**ИСХОДНЫЙ ТЕКСТ**
######

Зарисовки из жизни советских коллекционеров.

топ 100 блогов major_colville17.12.2020

Из воспоминаний о писателе и коллекционере Сергее Петровиче Варшавском (1906-1980). («Панорама искусств» №11 1988г.)

«Где и как сумел отец разыскать за три послевоенных десятилетия такое множество первоклассных, часто редчайших произведений, относящихся к этим видам искусства? Мне этого не рассказать. Показывая очередное приобретение, отец живо, с подробностями и характеристиками описывал ход дела: у кого и за что он выменял альбом литографий Домье, где раздобыл какой-то предмет специально для того, чтобы прельстить обладателя этого альбома, какое счастливое стечение невероятных обстоятельств 

привело в его дом большого бронзового Путая — бога благополучия с шаровидным животом и отвисшими мочками ушей... 

Эти истории — драматичные, поучительные, смешные — он охотно повторял каждому новому слушателю, собирался их записать, но не успел. С горечью признаюсь, что детали его рассказов не сохранились в моей памяти. А в приблизительном пересказе эти маленькие новеллы утрачивают всю свою прелесть. Выскажусь поэтому суммарно. 

На обороте большей части отцовских гравюр, которые я разглядываю теперь, стоят выцветшие штампы букинистических магазинов Ленинграда, Москвы, Таллина. Хронологически они, как и педантично сохранявшиеся ярлыки комиссионных магазинов, относятся к тем давно ушедшим временам, когда букинистический и антикварный рынок был наводнен этим материалом и спрос на него был невелик. 

Иногда случались и «оптовые» покупки — при распродаже собраний коллекционеров старшего поколения их наследниками. Третий источник — деловые контакты с товарищами по собирательству: азартные обмены, хитроумные комбинации. Что сколько стоило в этих обменах, судить очень трудно. Попытаюсь сконструировать некий схематический пример по образцу типичных многократно повторявшихся ситуаций.

######

Собранные данные:

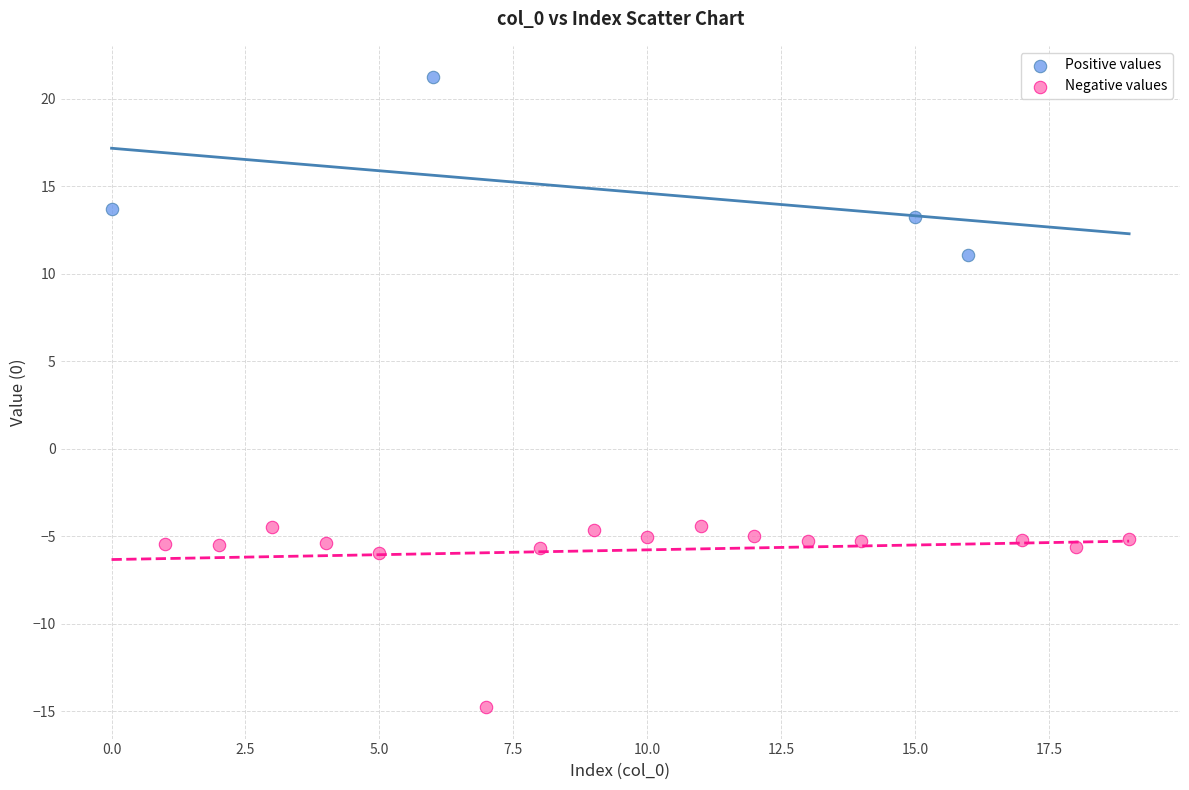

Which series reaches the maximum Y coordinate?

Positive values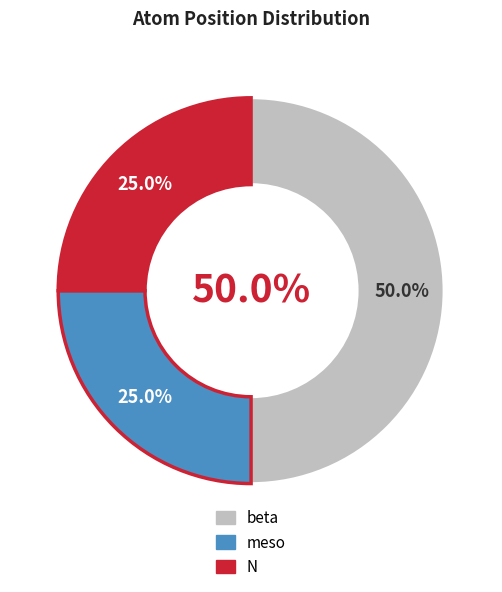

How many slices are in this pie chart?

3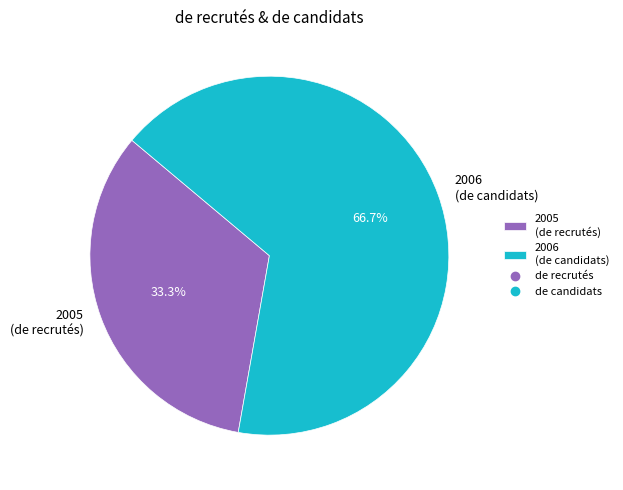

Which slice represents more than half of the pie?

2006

######

**ЗАДАНИЕ**
Выпишите из исходного текста отрывок от слов «топ 100 блогов» до слов «отвисшими мочками ушей...» включительно. Опирайтесь только на исходный текст.

**РЕШЕНИЕ**
топ 100 блогов major_colville17.12.2020

Из воспоминаний о писателе и коллекционере Сергее Петровиче Варшавском (1906-1980). («Панорама искусств» №11 1988г.)

«Где и как сумел отец разыскать за три послевоенных десятилетия такое множество первоклассных, часто редчайших произведений, относящихся к этим видам искусства? Мне этого не рассказать. Показывая очередное приобретение, отец живо, с подробностями и характеристиками описывал ход дела: у кого и за что он выменял альбом литографий Домье, где раздобыл какой-то предмет специально для того, чтобы прельстить обладателя этого альбома, какое счастливое стечение невероятных обстоятельств 

привело в его дом большого бронзового Путая — бога благополучия с шаровидным животом и отвисшими мочками ушей...